Mount Agung: Bali volcano's alert status lowered after decreased activity
Updated 30 October 2017,
It has threatened to erupt since September, but seismic activity at the Mount Agung volcano has now decreased, leading authorities reduced the threat level and ordered some evacuees to return home.
Since September it's threatened to erupt, forcing more than a 100,000 residents to evacuateand leading to a substantial decline in Bali's tourism industry.
Threat level reduced from dangerous to high alert,
Authorities ordering some evacuees back to their homes,
Six local villages remain in the exclusion zone,
Seismic activity at the Mount Agung volcano has decreased over the past week, leading authorities to reduce the threat level and ordering some evacuees back to their homes.
The volcano last erupted in 1963, killing more than 1,000 people.
On Sunday afternoon, authorities reduced the threat level from dangerous, a level 4, to level 3 or high alert.
The natural giant is not sleeping yet, but the seismic activity is decreasing and the radius of the danger zone has also been reduced.
Six local villages remain in the exclusion zone, about 70 kilometres from the popular Kuta beach.

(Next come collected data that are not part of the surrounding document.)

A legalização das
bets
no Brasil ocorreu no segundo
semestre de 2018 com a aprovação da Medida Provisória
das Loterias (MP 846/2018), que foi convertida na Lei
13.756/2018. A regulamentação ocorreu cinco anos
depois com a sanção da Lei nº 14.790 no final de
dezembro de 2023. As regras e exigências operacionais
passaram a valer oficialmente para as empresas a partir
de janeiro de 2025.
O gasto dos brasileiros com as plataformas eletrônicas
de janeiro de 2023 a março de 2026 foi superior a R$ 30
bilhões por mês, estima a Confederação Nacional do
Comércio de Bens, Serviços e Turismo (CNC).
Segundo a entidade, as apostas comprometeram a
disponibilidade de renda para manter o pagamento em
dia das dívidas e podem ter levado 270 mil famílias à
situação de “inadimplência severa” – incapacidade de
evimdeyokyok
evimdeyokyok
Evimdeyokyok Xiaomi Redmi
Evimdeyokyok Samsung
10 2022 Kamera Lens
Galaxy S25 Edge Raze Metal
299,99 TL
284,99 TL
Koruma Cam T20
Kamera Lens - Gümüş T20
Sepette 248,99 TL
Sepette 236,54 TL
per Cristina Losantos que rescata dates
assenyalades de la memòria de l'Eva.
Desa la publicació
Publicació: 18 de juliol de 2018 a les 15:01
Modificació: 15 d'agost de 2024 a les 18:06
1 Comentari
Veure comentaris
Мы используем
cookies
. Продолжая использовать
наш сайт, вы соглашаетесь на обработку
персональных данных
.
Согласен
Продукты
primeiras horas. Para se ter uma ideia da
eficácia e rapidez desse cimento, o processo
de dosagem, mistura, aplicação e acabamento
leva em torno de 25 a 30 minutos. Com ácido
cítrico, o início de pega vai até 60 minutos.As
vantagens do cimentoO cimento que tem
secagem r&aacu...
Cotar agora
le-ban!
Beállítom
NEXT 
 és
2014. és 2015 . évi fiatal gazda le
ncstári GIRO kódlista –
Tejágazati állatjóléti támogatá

That's down from 28 villages.
"The last satellite image received indicates the thermal energy is also decreasing," Devy Syahbana, the head of the Meteorological Bureau in Bali, said.
"Visually we have flown a drone two times to the summit of the crater and we have observed at two areas that the intensity of the activity on the crater surface is relatively decreasing."
Authorities in Bali insisted the change in status was driven by the volcano's activity, and no other factors. ( Yup-yup we most decidedly believe that, specifically after being told that loss in revenue from tourism amounts to mega-bucks
see below, siK'comment)
Volcano threat hurting tourism
Earlier this month, Bali's Governor Mangku Pastika demanded foreign nations remove travel warnings about the increased volcanic activity.
"I asked them to lift the warning because it is still safe," he said after the island's hotel industry recorded a significant drop in trade as a result of the volcanic activity.( yeah-yeah I suppose he has never heard about the "quiet before the big bang h`e, too busy counting the uang mas) siK'comment
It was reported the holiday island suffered at a least a 2 trillion Rupiah ($200 million) loss.
The exclusion zone has been decreased from 12 kilometres to 7.5 kilometres and 9 kilometres to 6 kilometres in some areas.
"Those people who live in areas outside of the 6 kilometre zone, those areas are back to normal," the head of Bali's mitigation agency, Dewaq Made Indra, said.
"If you need any help for transportation, please contact us."
More than 47,000 residents can still not return to their homes.
The famous Besakih temple has been removed from the danger zone.
Indonesia's sprawling archipelago is riddled with more than 100 active volcanoes.